Text-based design files:
========================
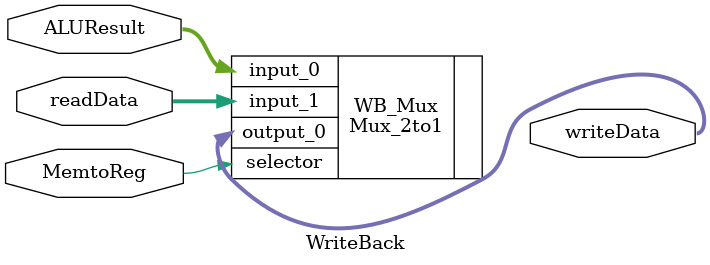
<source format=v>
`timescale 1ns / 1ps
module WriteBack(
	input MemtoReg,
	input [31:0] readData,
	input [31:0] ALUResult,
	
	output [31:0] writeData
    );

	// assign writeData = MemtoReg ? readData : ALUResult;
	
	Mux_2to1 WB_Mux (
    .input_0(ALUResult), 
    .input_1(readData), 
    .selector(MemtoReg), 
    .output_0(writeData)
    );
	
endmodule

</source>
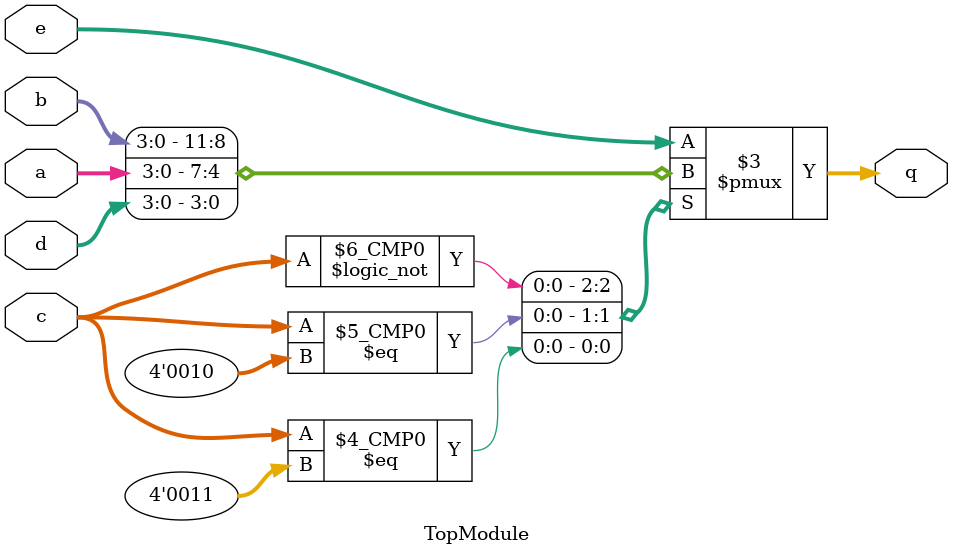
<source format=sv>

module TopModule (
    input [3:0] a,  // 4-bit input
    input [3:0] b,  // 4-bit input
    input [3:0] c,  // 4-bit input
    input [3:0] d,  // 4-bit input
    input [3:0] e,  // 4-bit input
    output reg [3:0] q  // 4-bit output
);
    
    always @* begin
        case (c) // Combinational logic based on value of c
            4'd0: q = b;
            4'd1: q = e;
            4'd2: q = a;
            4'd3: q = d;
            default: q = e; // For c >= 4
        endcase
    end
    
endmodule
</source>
========================
__EXERCISE DIRECTIONS__: In the records above, copy exactly the lines from the one that contains "case (c) //" through the last, and nothing else.

__RESPONSE TO THIS EXERCISE__:
        case (c) // Combinational logic based on value of c
            4'd0: q = b;
            4'd1: q = e;
            4'd2: q = a;
            4'd3: q = d;
            default: q = e; // For c >= 4
        endcase
    end
    
endmodule
</source>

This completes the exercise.